EXERCISE DESCRIPTION. Can you duplicate the part of the math-teaching comment below between "I think the" and "struggle with mathematics.", inclusive?

ARTICLE.

○ ○ ○ ○ ○ ○ ○

Isn't it much easier to just use "x" and "y" instead of strange terms like "subtraction stories"?
I always did quite well in math, but sitting there at the back of the class messing around with stuff at the end of the book, I found that teachers tried so damn hard to make the content easier, and in the process made it harder. I could figure out how what they were saying corresponded to the material, because I already knew the material, but could not see how anyone else would understand it. Few did.
That said, "Common Core" is probably fine, as usual the implementation quality is just much more important than any particular methodology. (just like "object oriented programming" etc).
I think the greater problem is not with the standards (which I know nothing about) but with who is teaching it. I have talked to people who are elementary school teachers who know nothing about mathematics, yet they are given the task to teach it to children. They have little understanding of why the mathematics they teach is important and useful. If you don't give children a solid foundation in their formative years, they will always struggle with mathematics.

○ ○ ○ ○ ○ ○ ○

Stored entries
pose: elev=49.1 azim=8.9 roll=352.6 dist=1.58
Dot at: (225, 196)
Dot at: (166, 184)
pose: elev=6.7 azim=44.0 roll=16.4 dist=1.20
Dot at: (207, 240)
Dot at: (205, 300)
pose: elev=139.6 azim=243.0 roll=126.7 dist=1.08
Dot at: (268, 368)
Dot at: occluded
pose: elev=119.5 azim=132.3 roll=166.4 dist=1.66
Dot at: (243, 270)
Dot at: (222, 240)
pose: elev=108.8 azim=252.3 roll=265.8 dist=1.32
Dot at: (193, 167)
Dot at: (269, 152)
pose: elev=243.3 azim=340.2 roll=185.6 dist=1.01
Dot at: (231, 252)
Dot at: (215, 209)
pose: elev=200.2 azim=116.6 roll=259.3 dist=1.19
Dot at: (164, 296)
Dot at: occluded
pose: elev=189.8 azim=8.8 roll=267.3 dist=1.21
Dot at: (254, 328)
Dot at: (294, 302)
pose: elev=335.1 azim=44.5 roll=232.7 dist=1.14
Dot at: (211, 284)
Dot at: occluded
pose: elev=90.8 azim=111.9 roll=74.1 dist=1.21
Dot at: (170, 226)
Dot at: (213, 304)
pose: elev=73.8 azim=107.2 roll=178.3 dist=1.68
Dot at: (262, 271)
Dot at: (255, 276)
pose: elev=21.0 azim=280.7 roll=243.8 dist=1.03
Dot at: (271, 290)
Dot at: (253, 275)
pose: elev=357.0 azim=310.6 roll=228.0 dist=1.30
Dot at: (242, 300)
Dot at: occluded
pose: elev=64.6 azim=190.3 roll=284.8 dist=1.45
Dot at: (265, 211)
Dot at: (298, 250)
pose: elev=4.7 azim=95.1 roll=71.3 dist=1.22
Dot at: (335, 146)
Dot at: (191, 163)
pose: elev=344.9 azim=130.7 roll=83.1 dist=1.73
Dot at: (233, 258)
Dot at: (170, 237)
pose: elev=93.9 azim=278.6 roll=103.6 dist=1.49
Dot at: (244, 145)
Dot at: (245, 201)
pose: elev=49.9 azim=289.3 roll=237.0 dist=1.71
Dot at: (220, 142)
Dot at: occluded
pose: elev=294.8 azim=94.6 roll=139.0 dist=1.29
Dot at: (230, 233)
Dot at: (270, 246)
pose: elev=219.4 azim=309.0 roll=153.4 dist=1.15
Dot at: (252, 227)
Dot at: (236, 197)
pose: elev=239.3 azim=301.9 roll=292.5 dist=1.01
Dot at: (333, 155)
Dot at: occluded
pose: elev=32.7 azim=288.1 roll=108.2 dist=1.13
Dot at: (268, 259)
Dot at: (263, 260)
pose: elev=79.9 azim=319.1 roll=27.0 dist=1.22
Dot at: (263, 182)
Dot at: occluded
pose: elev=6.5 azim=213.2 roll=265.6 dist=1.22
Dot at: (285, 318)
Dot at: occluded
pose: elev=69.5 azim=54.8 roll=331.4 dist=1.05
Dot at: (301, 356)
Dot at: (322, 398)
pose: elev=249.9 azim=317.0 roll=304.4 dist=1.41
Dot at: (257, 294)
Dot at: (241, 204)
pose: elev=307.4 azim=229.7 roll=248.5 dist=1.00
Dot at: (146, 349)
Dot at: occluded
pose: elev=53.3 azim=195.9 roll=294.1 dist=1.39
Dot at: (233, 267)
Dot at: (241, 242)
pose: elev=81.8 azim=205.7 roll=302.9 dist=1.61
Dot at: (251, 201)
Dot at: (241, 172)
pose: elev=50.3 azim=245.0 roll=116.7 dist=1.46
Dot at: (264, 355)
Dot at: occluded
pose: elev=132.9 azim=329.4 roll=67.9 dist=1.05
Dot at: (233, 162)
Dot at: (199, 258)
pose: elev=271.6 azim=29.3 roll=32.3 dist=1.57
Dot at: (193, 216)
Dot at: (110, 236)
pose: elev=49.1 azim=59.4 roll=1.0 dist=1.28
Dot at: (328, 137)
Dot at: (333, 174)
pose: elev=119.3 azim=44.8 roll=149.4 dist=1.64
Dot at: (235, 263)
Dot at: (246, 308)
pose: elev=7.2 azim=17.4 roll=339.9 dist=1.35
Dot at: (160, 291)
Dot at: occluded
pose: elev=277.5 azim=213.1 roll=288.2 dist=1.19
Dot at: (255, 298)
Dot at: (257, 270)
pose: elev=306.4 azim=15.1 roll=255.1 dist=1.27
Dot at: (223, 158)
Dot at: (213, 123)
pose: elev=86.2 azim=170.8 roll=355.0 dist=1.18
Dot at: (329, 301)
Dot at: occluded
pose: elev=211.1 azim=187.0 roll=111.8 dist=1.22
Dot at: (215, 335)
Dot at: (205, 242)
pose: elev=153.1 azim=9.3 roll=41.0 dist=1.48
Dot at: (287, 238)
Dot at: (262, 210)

○ ○ ○ ○ ○ ○ ○

SOLUTION TO THIS PROBLEM.
I think the greater problem is not with the standards (which I know nothing about) but with who is teaching it. I have talked to people who are elementary school teachers who know nothing about mathematics, yet they are given the task to teach it to children. They have little understanding of why the mathematics they teach is important and useful. If you don't give children a solid foundation in their formative years, they will always struggle with mathematics.